Page images and extracted text:
--- START ---
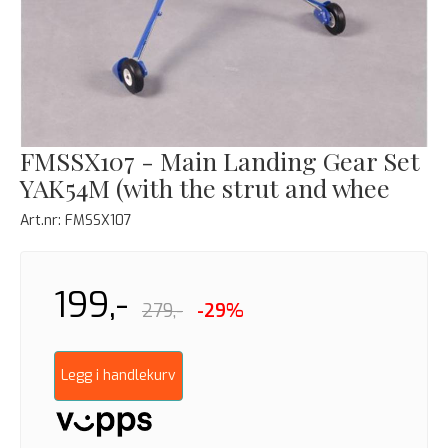
FMSSX107 - Main Landing Gear Set
YAK54M (with the strut and whee
Art.nr:
FMSSX107
199,-
279,-
-29%
Legg i handlekurv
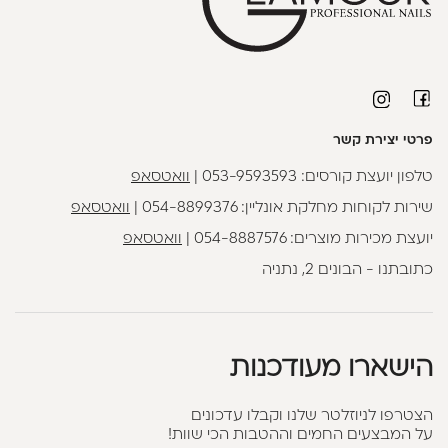
פרטי יצירת קשר
טלפון יועצת קורסים:
053-9593593
|
וואטסאפ
שירות לקוחות מחלקת אונליין:
054-8899376
|
וואטסאפ
יועצת מכירות מוצרים:
054-8887576
|
וואטסאפ
כתובתנו - הבונים 2, נתניה
הישארו מעודכנות
הצטרפו לניוזלטר שלנו וקבלו עדכונים
על המבצעים החמים וההטבות הכי שוות!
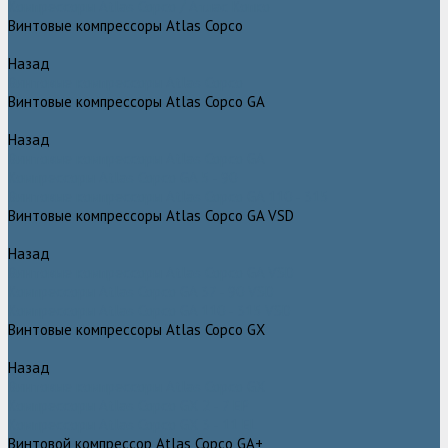
Компрессоры Atlas Copco / Атлас Копко
Винтовые компрессоры Atlas Copco
Назад
Винтовые компрессоры Atlas Copco
Винтовые компрессоры Atlas Copco GA
Назад
Винтовые компрессоры Atlas Copco GA
Компрессоры Atlas Copco GA 5 - 90
Винтовые компрессоры Atlas Copco GA 110 - 315
Винтовые компрессоры Atlas Copco GA VSD
Назад
Винтовые компрессоры Atlas Copco GA VSD
Компрессоры Atlas Copco GA 37 - 90 VSD
Компрессоры Atlas Copco GA 110 - 315 VSD
Винтовые компрессоры Atlas Copco GX
Назад
Винтовые компрессоры Atlas Copco GX
Компрессоры Atlas Copco GX 2 - 7 EP
Компрессоры Atlas Copco GX 3 - 11 EL
Винтовой компрессор Atlas Copco GA+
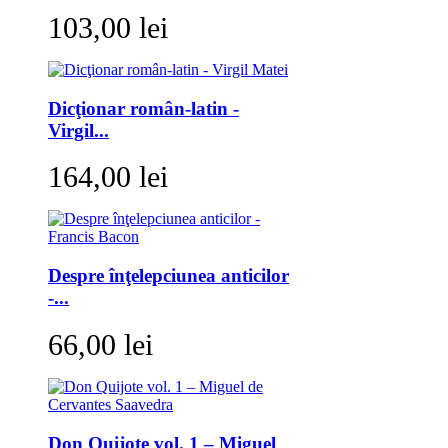
103,00 lei
Dicţionar român-latin -
Virgil...
164,00 lei
Despre înţelepciunea anticilor
-...
66,00 lei
Don Quijote vol. 1 – Miguel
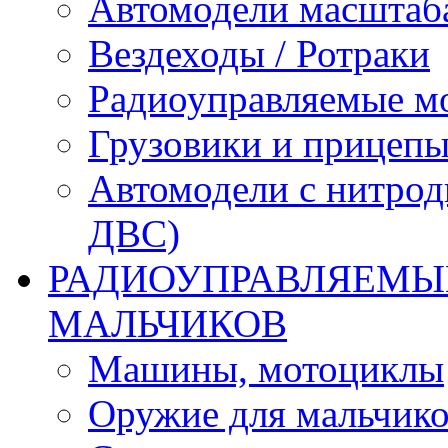
Автомодели масштаба
Вездеходы / Ротраки
Радиоуправляемые м
Грузовики и прицепы
Автомодели с нитрод
ДВС)
РАДИОУПРАВЛЯЕМЫЕ
МАЛЬЧИКОВ
Машины, мотоциклы
Оружие для мальчик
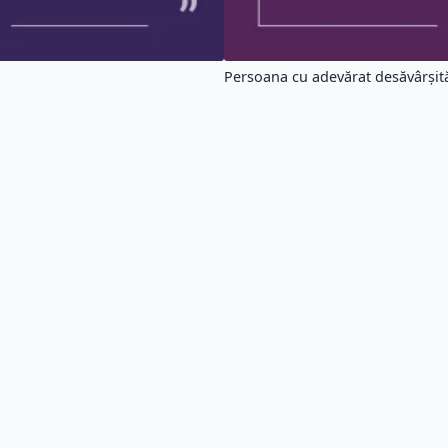
TOS
│
Politică de confidențialitate
│
Tag-uri
atele afișate pe site nu ne aparțin, ele sunt extrase din cărți și site-uri web.
Citatu
|
|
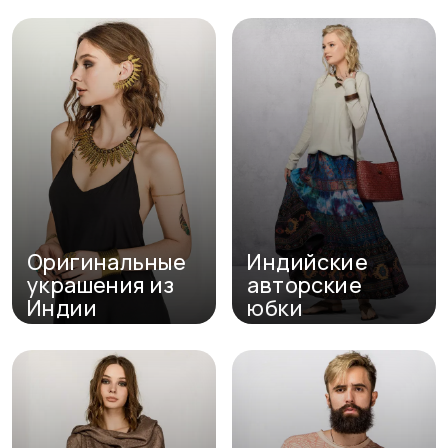
Перейти в каталог
Перейти в каталог
Оригинальные
Индийские
украшения из
авторские
Индии
юбки
Перейти в каталог
Перейти в каталог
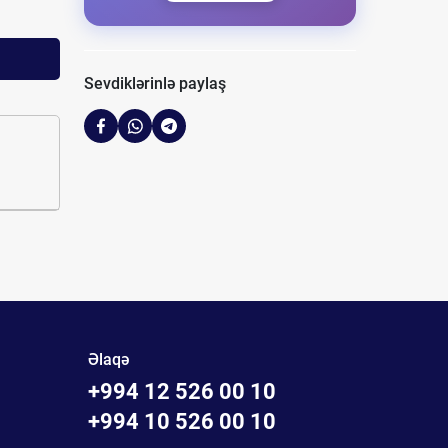
Sevdiklərinlə paylaş
Əlaqə
+994 12 526 00 10
+994 10 526 00 10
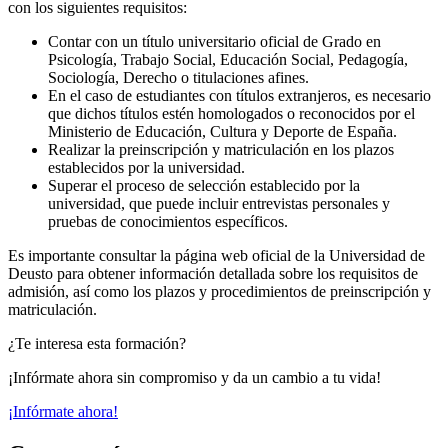
con los siguientes requisitos:
Contar con un título universitario oficial de Grado en
Psicología, Trabajo Social, Educación Social, Pedagogía,
Sociología, Derecho o titulaciones afines.
En el caso de estudiantes con títulos extranjeros, es necesario
que dichos títulos estén homologados o reconocidos por el
Ministerio de Educación, Cultura y Deporte de España.
Realizar la preinscripción y matriculación en los plazos
establecidos por la universidad.
Superar el proceso de selección establecido por la
universidad, que puede incluir entrevistas personales y
pruebas de conocimientos específicos.
Es importante consultar la página web oficial de la Universidad de
Deusto para obtener información detallada sobre los requisitos de
admisión, así como los plazos y procedimientos de preinscripción y
matriculación.
¿Te interesa esta formación?
¡Infórmate ahora sin compromiso y da un cambio a tu vida!
¡Infórmate ahora!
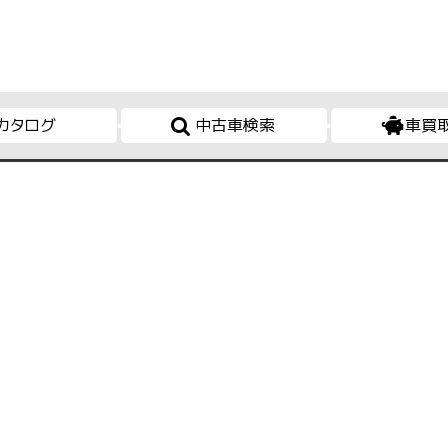
カタログ
中古車検索
車買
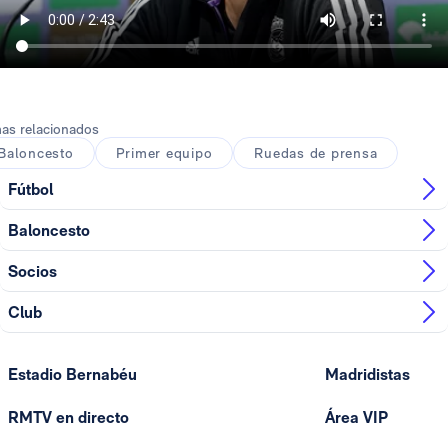
as relacionados
Baloncesto
Primer equipo
Ruedas de prensa
Fútbol
Baloncesto
Socios
Club
Estadio Bernabéu
Madridistas
RMTV en directo
Área VIP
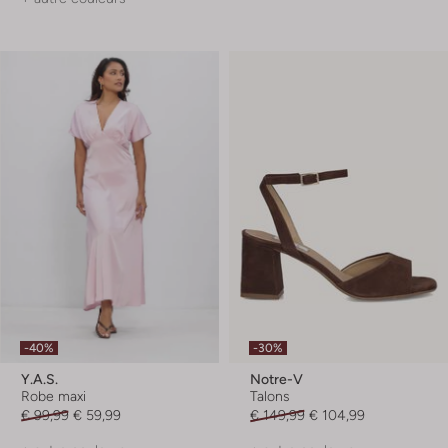
-40%
-30%
Y.a.s.
Notre-V
Robe maxi
Talons
€ 99,99
€ 59,99
€ 149,99
€ 104,99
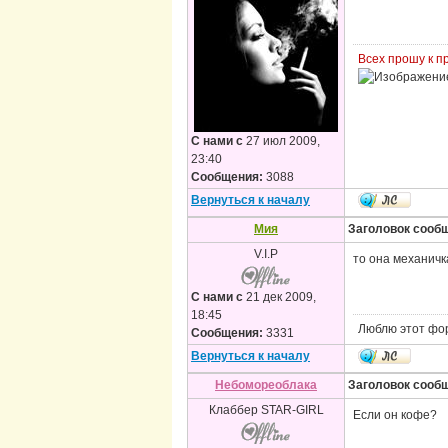
Всех прошу к 
С нами с
27 июл 2009,
23:40
Сообщения:
3088
Вернуться к началу
Мия
Заголовок сооб
V.I.P
то она механичк
С нами с
21 дек 2009,
18:45
Люблю этот фо
Сообщения:
3331
Вернуться к началу
Небомореоблака
Заголовок сооб
Клаббер STAR-GIRL
Если он кофе?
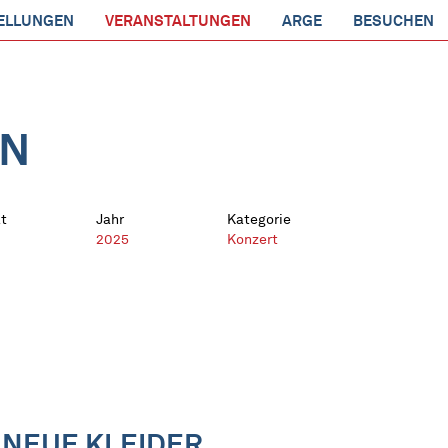
ELLUNGEN
VERANSTALTUNGEN
ARGE
BESUCHEN
EN
t
Jahr
Kategorie
2025
Konzert
 NEUE KLEIDER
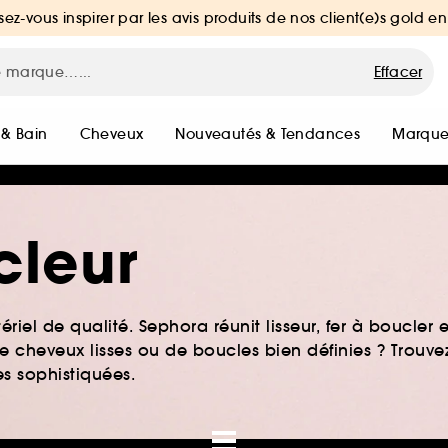
sez-vous inspirer par les avis produits de nos client(e)s gold en
Effacer
 & Bain
Cheveux
Nouveautés & Tendances
Marque
cleur
riel de qualité. Sephora réunit lisseur, fer à boucler 
e cheveux lisses ou de boucles bien définies ? Trouvez
es sophistiquées.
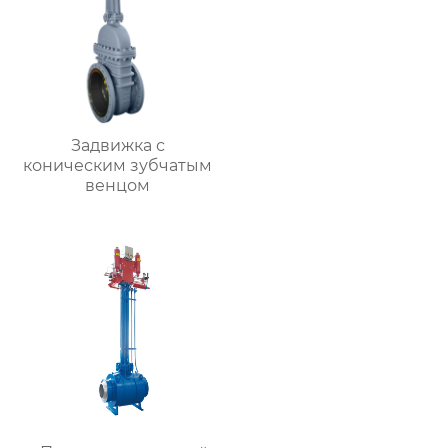
Задвижка с
коническим зубчатым
венцом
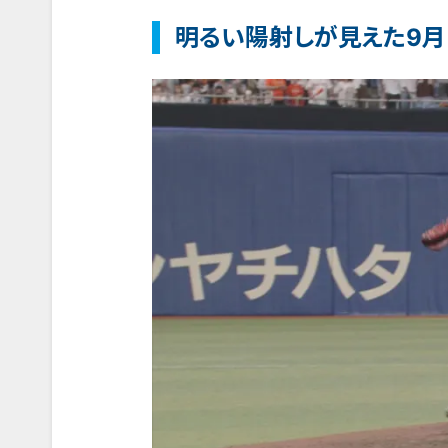
明るい陽射しが見えた9月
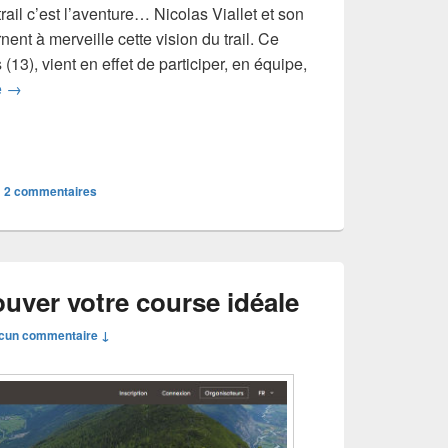
 trail c’est l’aventure… Nicolas Viallet et son
nent à merveille cette vision du trail. Ce
(13), vient en effet de participer, en équipe,
Voyage au Pérou avec les Ultrachaskis
e
→
|
2
commentaires
ouver votre course idéale
cun commentaire ↓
--- END ---
**DIRECTIONS**:
Quote precisely the lines of the data from the line containing "VERANSTALTUNGEN" through its final line, both included, excluding pictures.

**ANSWER SECTION**:
VERANSTALTUNGEN
ARGE
BESUCHEN
EN
t
Jahr
Kategorie
2025
Konzert
 NEUE KLEIDER
sez-vous inspirer par les avis produits de nos client(e)s gold en
Effacer
 & Bain
Cheveux
Nouveautés & Tendances
Marque
cleur
riel de qualité. Sephora réunit lisseur, fer à boucler 
e cheveux lisses ou de boucles bien définies ? Trouvez
es sophistiquées.
Задвижка с
коническим зубчатым
венцом
明るい陽射しが見えた9月
 trail c’est l’aventure… Nicolas Viallet et son
nent à merveille cette vision du trail. Ce
(13), vient en effet de participer, en équipe,
Voyage au Pérou avec les Ultrachaskis
e
→
|
2
commentaires
ouver votre course idéale
cun commentaire ↓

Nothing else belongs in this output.